Кишечную палочку используют для экспрессии чужеродных генов
Time:2017-08-15 оригинал публикации
В биомедицинских и других направлениях исследований наблюдается растущая потребность в рекомбинантных белках. Чтобы получить рекомбинантный белок кодирующая протеин последовательность клонируется в вектор экспрессии и далее трансформируется в клетке-хозяине. Что же такое вектор экспрессии? Упрощенно, вектор экспрессии – это молекула ДНК, приносящая специфический ген в клетку-хозяина и использующая систему синтеза белков этой клетки для синтеза закодированного этим специфическим геном белка. Векторы экспрессии включают экспрессию чужеродных генов в клетке-хозяине на высоком уровне. После нескольких лет развития использование векторов экспрессии стало широко применяемой популярной биотехнологией.

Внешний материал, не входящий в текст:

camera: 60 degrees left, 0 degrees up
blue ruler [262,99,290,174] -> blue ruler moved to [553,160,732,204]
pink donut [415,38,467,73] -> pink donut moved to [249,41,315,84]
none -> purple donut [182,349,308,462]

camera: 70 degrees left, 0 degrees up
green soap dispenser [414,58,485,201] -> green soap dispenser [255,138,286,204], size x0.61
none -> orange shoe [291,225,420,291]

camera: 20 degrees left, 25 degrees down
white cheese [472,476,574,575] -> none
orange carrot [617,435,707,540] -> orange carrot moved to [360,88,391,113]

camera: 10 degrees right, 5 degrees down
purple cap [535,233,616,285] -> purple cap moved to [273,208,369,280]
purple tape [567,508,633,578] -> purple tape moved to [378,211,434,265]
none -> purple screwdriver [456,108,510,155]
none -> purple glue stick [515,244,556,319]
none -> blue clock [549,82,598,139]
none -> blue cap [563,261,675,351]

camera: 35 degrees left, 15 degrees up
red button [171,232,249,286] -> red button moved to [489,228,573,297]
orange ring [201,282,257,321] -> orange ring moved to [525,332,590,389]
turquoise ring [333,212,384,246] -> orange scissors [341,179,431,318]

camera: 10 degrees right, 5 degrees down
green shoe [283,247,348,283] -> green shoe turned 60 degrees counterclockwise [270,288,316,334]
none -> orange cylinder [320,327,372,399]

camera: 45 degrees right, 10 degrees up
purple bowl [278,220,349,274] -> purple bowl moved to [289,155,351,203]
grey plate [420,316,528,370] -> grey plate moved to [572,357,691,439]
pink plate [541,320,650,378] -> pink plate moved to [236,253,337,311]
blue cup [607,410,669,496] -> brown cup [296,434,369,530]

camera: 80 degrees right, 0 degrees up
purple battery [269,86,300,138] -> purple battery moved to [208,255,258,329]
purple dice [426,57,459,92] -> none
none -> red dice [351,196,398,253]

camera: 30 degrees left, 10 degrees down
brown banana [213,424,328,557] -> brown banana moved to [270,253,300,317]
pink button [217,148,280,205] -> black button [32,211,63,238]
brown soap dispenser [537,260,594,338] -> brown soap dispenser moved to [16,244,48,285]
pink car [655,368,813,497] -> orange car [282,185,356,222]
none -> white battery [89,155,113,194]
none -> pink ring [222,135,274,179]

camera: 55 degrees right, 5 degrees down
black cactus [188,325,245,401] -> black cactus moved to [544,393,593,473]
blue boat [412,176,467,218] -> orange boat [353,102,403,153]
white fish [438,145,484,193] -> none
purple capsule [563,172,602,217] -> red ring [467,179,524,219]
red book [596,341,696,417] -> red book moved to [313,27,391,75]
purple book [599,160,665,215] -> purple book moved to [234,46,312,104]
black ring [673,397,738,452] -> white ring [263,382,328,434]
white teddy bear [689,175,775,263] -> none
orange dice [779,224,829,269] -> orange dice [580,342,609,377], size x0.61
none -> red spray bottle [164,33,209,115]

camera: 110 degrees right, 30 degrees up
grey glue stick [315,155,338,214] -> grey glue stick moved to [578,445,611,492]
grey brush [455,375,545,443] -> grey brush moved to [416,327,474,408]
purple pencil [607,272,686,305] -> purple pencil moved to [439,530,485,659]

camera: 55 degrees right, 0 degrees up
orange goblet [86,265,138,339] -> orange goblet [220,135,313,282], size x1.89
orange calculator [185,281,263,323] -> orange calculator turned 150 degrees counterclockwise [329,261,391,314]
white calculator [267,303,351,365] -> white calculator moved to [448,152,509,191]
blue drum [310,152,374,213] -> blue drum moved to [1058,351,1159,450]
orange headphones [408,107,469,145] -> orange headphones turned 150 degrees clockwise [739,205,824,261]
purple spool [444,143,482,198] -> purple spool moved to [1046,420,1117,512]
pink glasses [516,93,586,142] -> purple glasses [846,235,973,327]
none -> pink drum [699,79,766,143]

В связи со своей функцией вектор экспрессии может содержать элементы, необходимые для экспрессии генов. Хорошо известные элементы включают в себя нормальный или сильный промоутер, правильную инициирующую трансляционную последовательность, такую как рибосомальный связывающий сайт и инициирующий кодон, терминальный кодон, транскрипционная терминальная последовательность. Дополнительно, для того чтобы облегчить очищение протеина после его продукции, векторы экспрессии обычно имеют метку очищения, которая добавлена к последовательности интересующего протеина. Наконец, некоторые векторы экспрессии имеют определенные элементы, имеющие решающее значение для процессов трансформации или трансфекции.
Обычно вектор экспрессии более сложный по сравнению с вектором клонирования – молекула ДНК, которая несет чужеродную ДНК в клетку-хозяина, внутри клетки реплицирует и продуцирует множество копий гена-мишени. Векторы клонирования содержат элементы, важные для саморепликации, но не имеют элементов, контролирующих экспрессию белков. В сравнение, векторы экспрессии имеют оба эти элемента.
В настоящее время доступен ряд систем экспрессии белков, таких как E. coli, дрожжи, клетки насекомых, клетки млекопитающих. Соответственно, существует множество различных векторов экспрессии, которые могут использоваться в различных системах экспрессии. Наиболее часто используемые векторы экспрессии – это плазмиды или вирусы. Какой выбрать вектор экспрессии, зависит от системы экспрессии и множества других факторов. Подходящий вектор экспрессии усиливает успешную экспрессию белка-мишени и, если это необходимо, очистку белка.
Выбирая вектор экспрессии, примите во внимание следующие моменты:
Система экспрессии
Необходимо выбрать вектор, соответствующий системе экспрессии (такой, как дрожжи, E. coli, клетки млекопитающих, насекомых, etc.).
Перед выбором вектора необходимо выбрать систему экспрессии для интересующего протеина.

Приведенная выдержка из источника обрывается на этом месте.